══ Source text

Grozny (Russian: Гро́зный GROHZ-nyh) is the capital city of the Russian republic of Chechnya. Grozny has undergone a massive rebuilding and development program since the end of the Second Chechen War in 2002. Many of the shelled and abandoned apartment blocs and houses have been demolished and replaced with newer re-built buildings and suburbs.

Grozny was originally a Russian fortress/garrison town, whose name in English is roughly translated as "formidable".

The city was nearly completely destroyed as a result of the Chechen separatist wars of the 1990s and early 2000s. The United Nations declared Grozny 'the most destroyed city on Earth' in 2002.

After coming under federal control in the early 2000s, Grozny has been completely rebuilt.


Grozny, 1995
Grozny, 2016

Grozny was originally founded in 1818 as a Russian fort. It was a major stronghold for the Russians during the Caucasian Wars of 1818-1864. During the early 20th century, the population boomed as the city's rich oil reserves brought numerous Russian settlers from other parts of the country to work in the city.

During World War II, Josef Stalin accused the Chechens of collaborating with Nazi Germany. Stalin subsequently deported the entire Chechen population in 1944 to northern Kazakhstan, killing nearly a third of the population in the process. The Chechens were allowed to return to Chechnya after Stalin's death in 1953.

Following the liberalizing policies of Mikhail Gorbachev's 'perestroika', dissident separatists within Chechnya began calling for independence. With the collapse of the Soviet Union in 1991, Chechnya declared independence from the newly formed Russian Federation in November of that year. Led by former Soviet Air Force General Dzhokhar Dudayev, Chechnya acted as a de-facto independent state from 1991-1994.

Moscow attempted to regain federal authority over the republic and remove Dudayev from power with a massive ill-fated assault on Grozny on December 31, 1994.

Heavy fighting over the next two years reduced Grozny to rubble as most of the population were either killed or forced to flee the city.

A ceasefire signed in 1996 effectively ended the fighting and resulted in Moscow withdrawing its forces from the republic.

Chechnya again gained a degree of de-facto independence from 1996-1999. However, the period was marked by rampant crime and kidnappings. Devastated by the war, Grozny became one of the world's most dangerous cities, marked by the number of mass abductions that occurred in the city during the period. This culminated in the kidnapping and beheading of several Western aide workers in 1998.

Chechnya's economy was in ruins and it's government ineffective as rival clans and armed militias frequently battled each other on the streets of Grozny.

Without international recognition and with the loss of its credibility in the West, Islamic extremists from the Arab world began to quickly gain influence with several former rebel commanders, including the noted terrorist Shamil Basayev.

════

* **What to do**:
(a) Reproduce verbatim the portion of the Grozny text that opens with the words "Moscow attempted to" and closes with "December 31, 1994.".
(b) Answer these questions from the Grozny text:
(i) In what year was Grozny founded as a Russian fort?
(ii) To where did Stalin deport the entire Chechen population in 1944?
(iii) Who led Chechnya as a de-facto independent state from 1991 to 1994?

══ Data under study

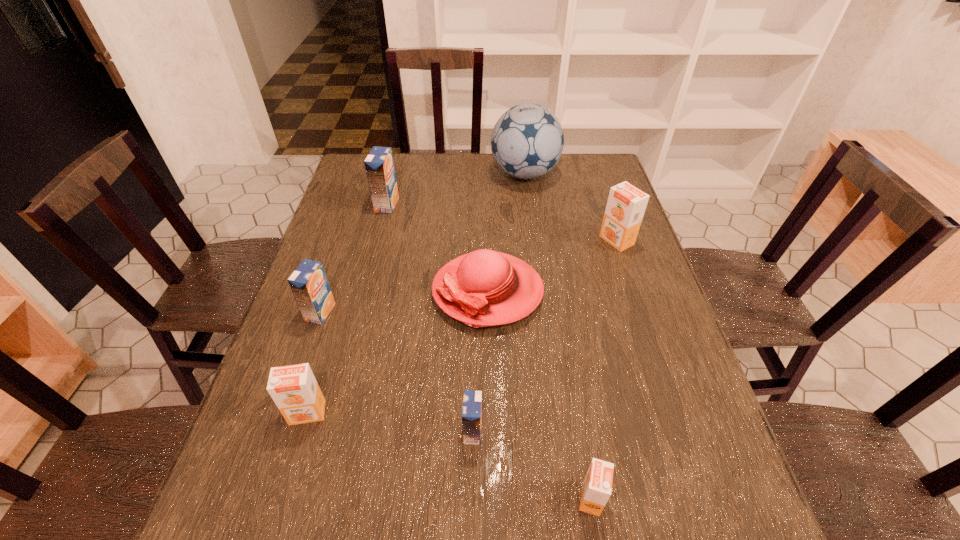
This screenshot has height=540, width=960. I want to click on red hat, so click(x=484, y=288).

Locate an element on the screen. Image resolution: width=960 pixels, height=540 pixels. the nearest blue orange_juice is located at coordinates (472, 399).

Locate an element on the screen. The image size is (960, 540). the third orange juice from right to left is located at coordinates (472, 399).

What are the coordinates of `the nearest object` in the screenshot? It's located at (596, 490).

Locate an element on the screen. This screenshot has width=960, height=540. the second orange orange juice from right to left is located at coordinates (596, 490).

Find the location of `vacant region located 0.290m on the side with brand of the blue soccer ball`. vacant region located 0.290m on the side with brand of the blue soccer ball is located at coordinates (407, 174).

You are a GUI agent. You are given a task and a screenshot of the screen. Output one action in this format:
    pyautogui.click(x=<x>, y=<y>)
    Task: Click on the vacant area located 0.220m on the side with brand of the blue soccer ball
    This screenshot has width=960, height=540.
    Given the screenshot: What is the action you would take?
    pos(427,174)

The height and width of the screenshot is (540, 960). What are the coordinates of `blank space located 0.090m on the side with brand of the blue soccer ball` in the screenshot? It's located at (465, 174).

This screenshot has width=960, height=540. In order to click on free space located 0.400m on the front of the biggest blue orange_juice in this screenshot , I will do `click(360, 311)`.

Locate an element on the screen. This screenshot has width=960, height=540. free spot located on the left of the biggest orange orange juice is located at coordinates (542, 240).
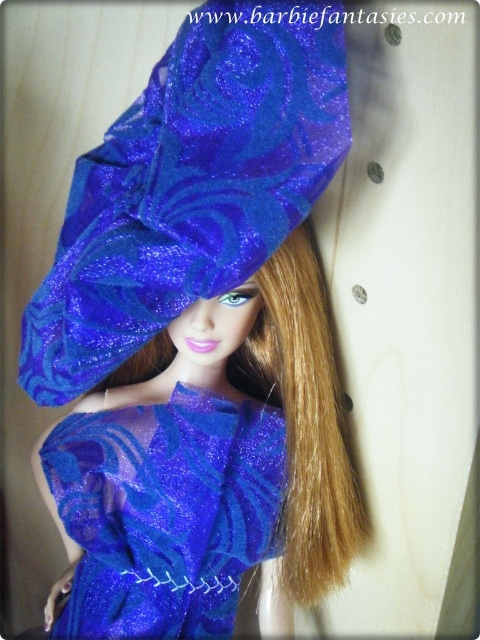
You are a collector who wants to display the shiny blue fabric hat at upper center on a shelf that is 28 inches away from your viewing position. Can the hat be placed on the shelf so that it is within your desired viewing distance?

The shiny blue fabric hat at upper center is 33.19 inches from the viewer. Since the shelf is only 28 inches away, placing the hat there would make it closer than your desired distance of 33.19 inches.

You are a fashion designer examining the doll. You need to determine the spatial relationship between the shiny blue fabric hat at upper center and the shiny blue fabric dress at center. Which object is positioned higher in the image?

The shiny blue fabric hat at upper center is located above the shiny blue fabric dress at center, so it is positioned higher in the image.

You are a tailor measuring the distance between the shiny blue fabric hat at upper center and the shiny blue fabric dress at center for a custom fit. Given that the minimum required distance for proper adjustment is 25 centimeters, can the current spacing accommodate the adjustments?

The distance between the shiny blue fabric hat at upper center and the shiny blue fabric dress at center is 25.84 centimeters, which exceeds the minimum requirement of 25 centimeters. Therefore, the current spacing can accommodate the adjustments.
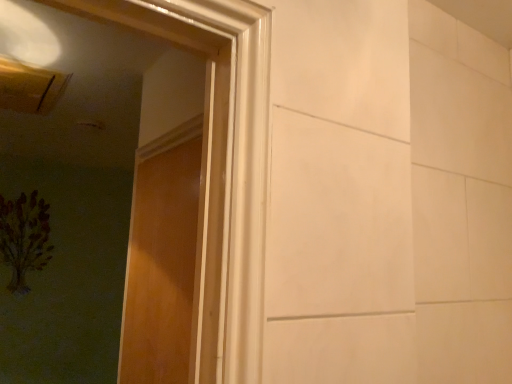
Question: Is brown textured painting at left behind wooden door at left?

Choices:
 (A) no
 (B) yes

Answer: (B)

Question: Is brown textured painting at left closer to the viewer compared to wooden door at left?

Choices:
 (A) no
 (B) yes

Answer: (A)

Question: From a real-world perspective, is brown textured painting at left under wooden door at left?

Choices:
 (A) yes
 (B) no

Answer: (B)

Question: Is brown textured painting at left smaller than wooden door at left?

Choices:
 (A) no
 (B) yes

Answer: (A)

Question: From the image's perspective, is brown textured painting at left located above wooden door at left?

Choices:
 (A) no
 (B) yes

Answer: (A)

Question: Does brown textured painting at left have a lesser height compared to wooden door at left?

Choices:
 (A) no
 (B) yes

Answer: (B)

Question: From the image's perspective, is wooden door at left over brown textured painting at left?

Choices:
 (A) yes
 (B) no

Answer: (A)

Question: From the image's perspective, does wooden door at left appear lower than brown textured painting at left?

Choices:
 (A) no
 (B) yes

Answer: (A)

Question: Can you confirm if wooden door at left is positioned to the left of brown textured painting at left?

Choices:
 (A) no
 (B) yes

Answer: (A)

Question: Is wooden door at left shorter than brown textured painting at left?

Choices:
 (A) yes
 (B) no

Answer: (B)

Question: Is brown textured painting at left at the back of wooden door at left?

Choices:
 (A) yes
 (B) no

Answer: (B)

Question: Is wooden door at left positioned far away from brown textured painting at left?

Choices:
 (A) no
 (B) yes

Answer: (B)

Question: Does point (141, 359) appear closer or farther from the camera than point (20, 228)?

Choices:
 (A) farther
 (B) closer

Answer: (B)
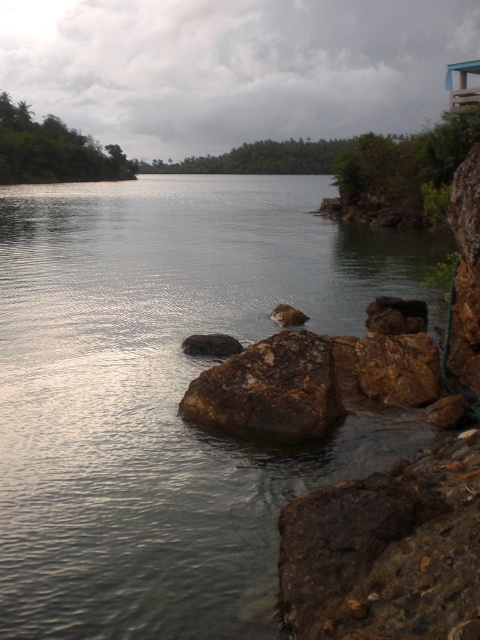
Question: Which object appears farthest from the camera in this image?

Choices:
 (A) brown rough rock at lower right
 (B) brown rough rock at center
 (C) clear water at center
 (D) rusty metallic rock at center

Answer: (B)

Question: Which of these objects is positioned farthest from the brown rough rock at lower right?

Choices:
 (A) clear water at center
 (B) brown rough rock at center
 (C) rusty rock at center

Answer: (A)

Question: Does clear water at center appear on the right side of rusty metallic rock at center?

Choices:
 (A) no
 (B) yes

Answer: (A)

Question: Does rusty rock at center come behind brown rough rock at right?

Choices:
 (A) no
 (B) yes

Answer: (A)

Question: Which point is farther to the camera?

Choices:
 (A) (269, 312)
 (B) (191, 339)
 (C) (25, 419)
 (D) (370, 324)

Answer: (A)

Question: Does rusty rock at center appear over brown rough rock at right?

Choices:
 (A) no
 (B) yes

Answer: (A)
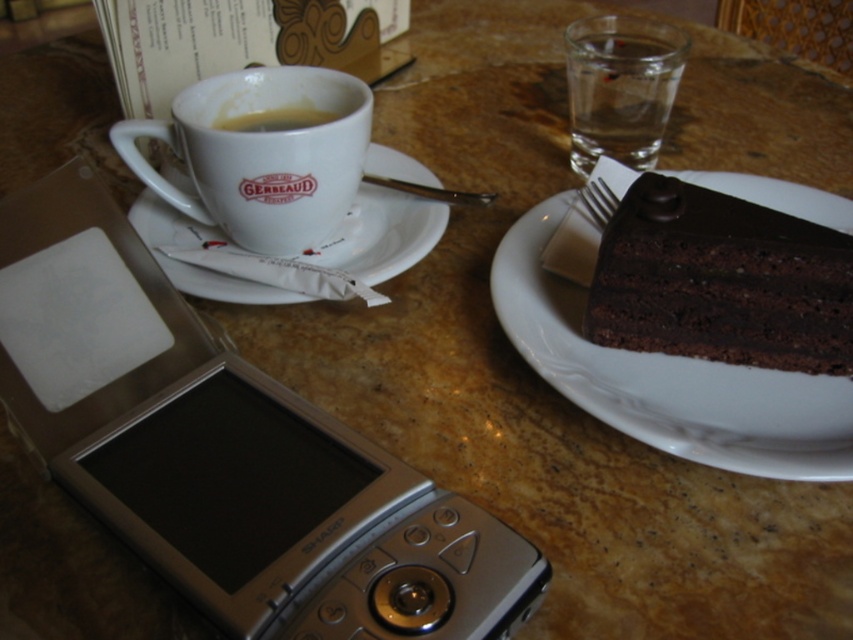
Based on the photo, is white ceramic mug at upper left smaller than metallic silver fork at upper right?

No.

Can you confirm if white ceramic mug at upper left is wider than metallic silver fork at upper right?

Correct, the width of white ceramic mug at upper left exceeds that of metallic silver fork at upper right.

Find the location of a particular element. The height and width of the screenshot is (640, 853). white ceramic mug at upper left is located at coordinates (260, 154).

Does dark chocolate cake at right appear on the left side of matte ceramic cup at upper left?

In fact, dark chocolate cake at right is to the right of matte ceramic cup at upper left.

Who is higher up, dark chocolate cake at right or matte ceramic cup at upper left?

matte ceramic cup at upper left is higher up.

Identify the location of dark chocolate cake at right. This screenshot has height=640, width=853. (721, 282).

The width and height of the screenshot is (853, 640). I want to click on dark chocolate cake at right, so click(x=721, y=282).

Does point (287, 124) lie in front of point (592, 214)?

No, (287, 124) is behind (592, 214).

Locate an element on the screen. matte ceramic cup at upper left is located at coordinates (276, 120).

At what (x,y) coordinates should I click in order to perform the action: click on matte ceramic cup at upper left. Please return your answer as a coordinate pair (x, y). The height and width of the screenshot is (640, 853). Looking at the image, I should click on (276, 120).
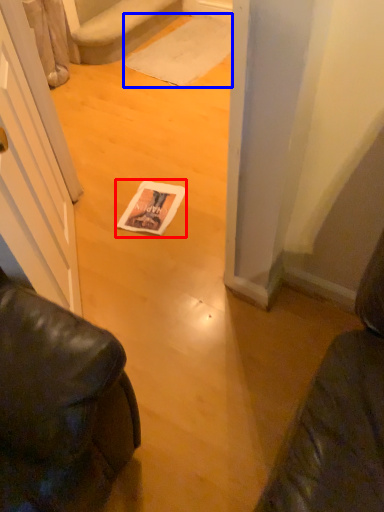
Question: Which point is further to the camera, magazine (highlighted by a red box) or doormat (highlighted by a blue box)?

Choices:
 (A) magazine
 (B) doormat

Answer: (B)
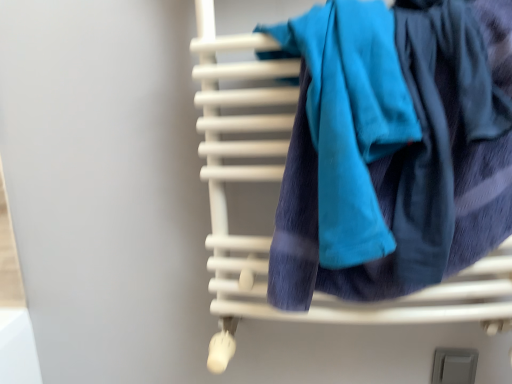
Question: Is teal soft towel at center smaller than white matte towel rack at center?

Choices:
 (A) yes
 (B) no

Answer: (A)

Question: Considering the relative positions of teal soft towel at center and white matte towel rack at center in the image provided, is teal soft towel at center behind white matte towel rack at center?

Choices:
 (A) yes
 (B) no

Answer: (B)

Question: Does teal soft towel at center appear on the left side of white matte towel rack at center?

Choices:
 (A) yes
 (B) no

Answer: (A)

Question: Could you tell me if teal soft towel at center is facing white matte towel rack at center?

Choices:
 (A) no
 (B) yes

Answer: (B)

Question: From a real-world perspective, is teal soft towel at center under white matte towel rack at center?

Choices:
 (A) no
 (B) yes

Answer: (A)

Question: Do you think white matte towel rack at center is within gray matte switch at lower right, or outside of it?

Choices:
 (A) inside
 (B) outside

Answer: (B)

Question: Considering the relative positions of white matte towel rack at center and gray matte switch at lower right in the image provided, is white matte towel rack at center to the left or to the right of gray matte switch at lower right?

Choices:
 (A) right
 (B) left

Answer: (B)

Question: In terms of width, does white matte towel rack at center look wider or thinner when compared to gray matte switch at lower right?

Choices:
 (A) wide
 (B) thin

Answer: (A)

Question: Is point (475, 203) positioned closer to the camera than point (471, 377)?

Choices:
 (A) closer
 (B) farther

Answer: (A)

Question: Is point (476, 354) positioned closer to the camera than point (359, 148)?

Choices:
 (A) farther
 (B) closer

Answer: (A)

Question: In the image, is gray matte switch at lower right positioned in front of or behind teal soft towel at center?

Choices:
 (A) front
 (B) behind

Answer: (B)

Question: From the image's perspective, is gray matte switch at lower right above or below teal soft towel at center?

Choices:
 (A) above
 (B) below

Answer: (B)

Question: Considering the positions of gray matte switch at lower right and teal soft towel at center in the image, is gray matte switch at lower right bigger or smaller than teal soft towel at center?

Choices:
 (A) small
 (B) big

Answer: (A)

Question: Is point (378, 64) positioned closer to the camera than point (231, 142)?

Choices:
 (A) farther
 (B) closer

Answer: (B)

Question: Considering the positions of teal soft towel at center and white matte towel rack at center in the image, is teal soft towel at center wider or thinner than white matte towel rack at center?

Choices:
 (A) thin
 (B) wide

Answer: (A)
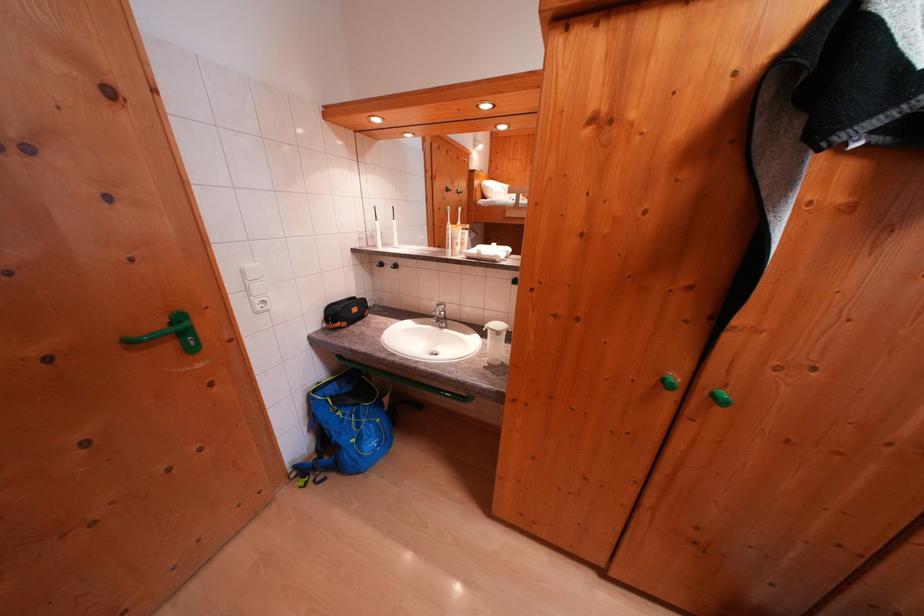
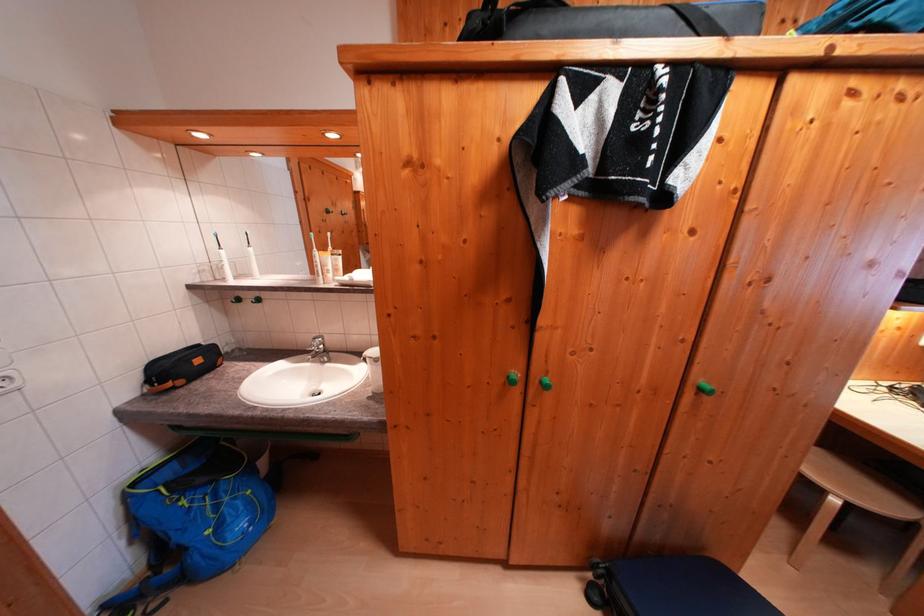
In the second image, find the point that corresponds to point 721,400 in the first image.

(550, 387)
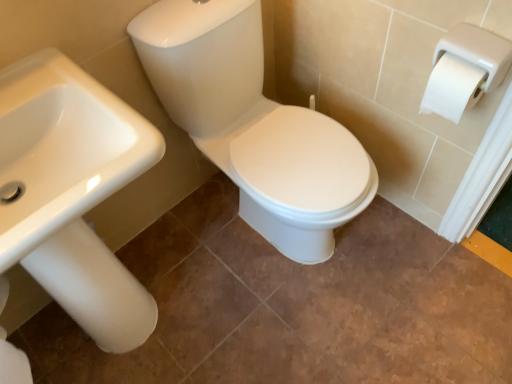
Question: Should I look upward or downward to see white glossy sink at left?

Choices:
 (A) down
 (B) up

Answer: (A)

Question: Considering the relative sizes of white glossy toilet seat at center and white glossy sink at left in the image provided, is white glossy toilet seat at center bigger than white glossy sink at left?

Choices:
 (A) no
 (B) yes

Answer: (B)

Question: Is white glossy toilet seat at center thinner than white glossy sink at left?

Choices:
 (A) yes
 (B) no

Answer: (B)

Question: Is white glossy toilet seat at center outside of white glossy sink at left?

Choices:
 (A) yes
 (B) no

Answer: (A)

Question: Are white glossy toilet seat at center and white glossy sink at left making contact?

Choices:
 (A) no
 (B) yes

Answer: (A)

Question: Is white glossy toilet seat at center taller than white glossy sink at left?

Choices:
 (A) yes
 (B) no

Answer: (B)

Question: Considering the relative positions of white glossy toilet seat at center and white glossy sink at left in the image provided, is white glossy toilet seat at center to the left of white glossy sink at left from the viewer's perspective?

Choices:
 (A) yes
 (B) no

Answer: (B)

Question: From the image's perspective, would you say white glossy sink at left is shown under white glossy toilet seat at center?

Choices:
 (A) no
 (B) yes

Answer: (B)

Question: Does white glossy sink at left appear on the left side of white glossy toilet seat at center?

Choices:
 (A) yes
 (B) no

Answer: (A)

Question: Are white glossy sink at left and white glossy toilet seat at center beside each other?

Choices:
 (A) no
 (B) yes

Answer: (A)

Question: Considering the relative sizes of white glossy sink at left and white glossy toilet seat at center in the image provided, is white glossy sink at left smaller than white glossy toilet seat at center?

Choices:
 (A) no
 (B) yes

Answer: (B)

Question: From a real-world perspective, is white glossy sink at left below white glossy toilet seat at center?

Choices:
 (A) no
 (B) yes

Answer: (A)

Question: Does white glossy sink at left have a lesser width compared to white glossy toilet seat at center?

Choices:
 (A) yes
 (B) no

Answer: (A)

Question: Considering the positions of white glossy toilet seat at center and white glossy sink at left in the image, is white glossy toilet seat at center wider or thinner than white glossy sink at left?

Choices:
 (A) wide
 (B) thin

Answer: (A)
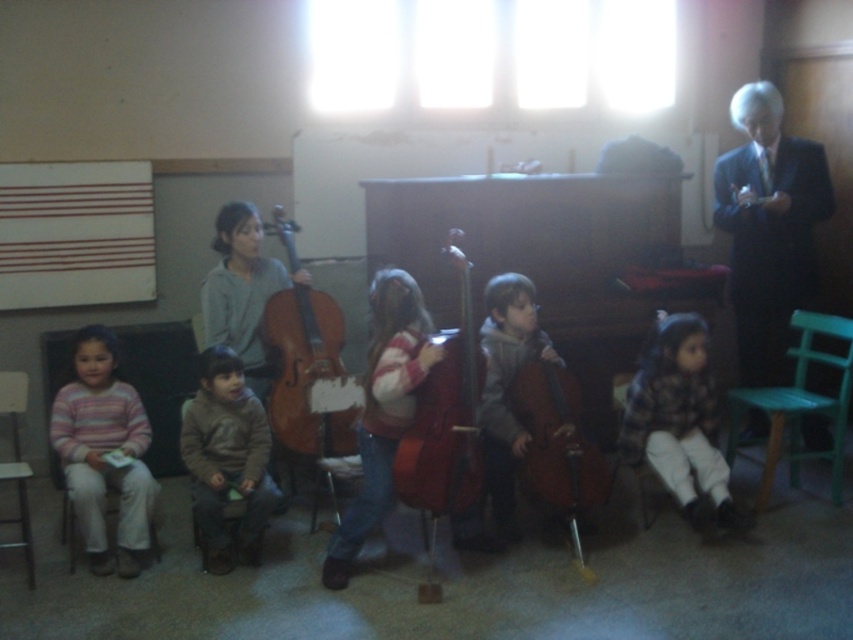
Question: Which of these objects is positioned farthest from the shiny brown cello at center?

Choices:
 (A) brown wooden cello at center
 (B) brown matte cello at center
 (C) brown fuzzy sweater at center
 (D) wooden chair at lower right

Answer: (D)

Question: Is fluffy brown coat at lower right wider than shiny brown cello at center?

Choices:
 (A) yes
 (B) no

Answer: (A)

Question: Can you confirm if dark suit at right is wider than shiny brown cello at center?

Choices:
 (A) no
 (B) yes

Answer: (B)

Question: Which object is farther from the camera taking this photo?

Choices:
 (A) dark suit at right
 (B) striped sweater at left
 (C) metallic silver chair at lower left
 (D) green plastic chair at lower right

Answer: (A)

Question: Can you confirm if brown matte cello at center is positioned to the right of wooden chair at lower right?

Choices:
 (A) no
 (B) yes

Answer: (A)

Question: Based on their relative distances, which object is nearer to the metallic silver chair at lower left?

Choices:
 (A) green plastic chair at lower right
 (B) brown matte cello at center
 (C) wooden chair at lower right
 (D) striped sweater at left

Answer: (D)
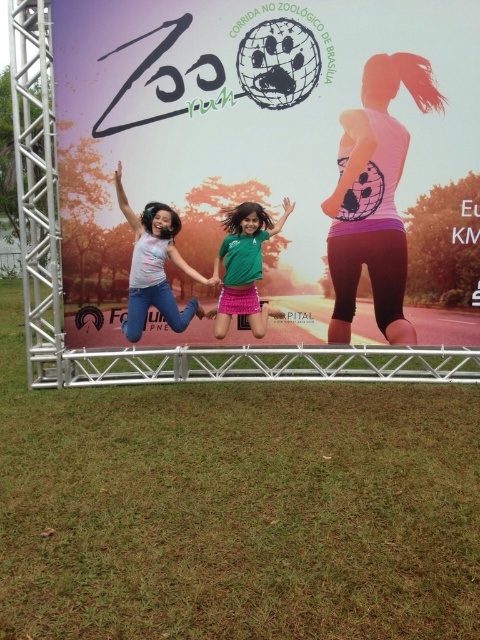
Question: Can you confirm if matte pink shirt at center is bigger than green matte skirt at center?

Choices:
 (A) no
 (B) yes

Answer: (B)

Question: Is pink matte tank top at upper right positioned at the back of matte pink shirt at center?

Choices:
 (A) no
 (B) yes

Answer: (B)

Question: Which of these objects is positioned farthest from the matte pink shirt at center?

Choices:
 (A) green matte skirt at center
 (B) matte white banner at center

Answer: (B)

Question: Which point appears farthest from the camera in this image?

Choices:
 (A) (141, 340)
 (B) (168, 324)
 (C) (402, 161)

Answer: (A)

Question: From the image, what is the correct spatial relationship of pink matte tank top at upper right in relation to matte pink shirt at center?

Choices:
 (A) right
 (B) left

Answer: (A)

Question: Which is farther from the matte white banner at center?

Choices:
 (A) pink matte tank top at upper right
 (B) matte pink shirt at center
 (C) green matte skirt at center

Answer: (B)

════

* **Exercise responses**:
(a)
Moscow attempted to regain federal authority over the republic and remove Dudayev from power with a massive ill-fated assault on Grozny on December 31, 1994.

(b)
(i) 1818
(ii) Northern Kazakhstan
(iii) Dzhokhar Dudayev, a former Soviet Air Force General